Work required | Extract verbatim every line from the one containing "Personnaliser mes choix" to the final line of the records below, inclusive, and exclude all pictures.

═════ Task data

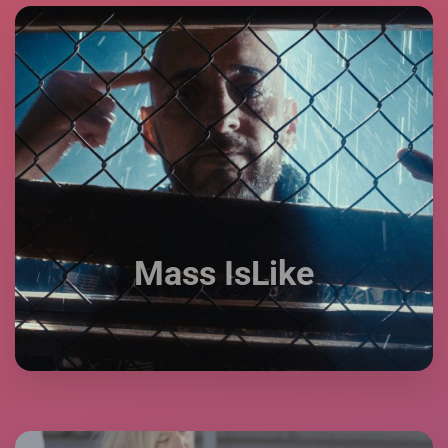
Mass IsLike
Mass IsLike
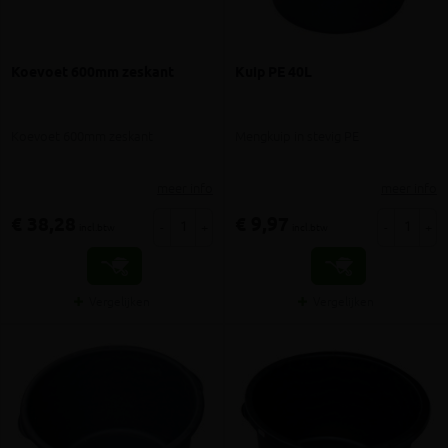
Koevoet 600mm zeskant
Kuip PE 40L
Koevoet 600mm zeskant
Mengkuip in stevig PE
meer info
meer info
€ 38,28
€ 9,97
-
+
-
+
incl.btw
incl.btw
Vergelijken
Vergelijken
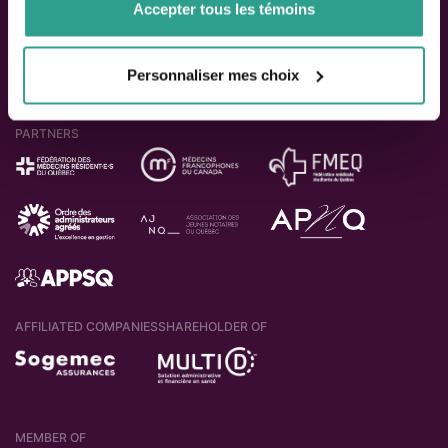
Accepter tous les témoins
Personnaliser mes choix
PARTNERS
AFFILIATED COMPANIES
SHAREHOLDER OF
MEMBER OF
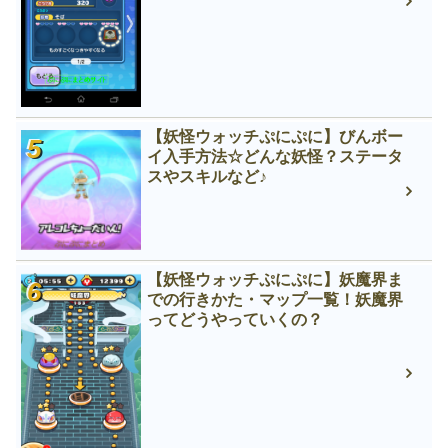
【妖怪ウォッチぷにぷに】びんボー
イ入手方法☆どんな妖怪？ステータ
スやスキルなど♪
【妖怪ウォッチぷにぷに】妖魔界ま
での行きかた・マップ一覧！妖魔界
ってどうやっていくの？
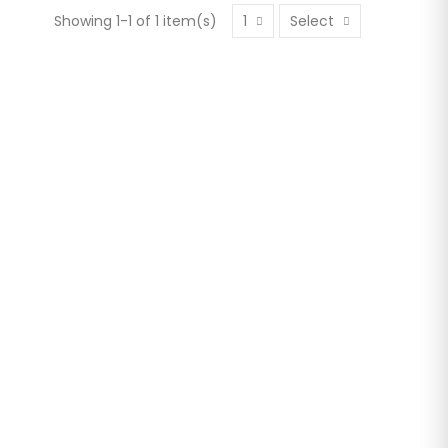
Showing 1-1 of 1 item(s)
1
Select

══════════

Solved problem |
Personnaliser mes choix
PARTNERS
AFFILIATED COMPANIES
SHAREHOLDER OF
MEMBER OF
【妖怪ウォッチぷにぷに】びんボー
イ入手方法☆どんな妖怪？ステータ
スやスキルなど♪
【妖怪ウォッチぷにぷに】妖魔界ま
での行きかた・マップ一覧！妖魔界
ってどうやっていくの？
Showing 1-1 of 1 item(s)
1
Select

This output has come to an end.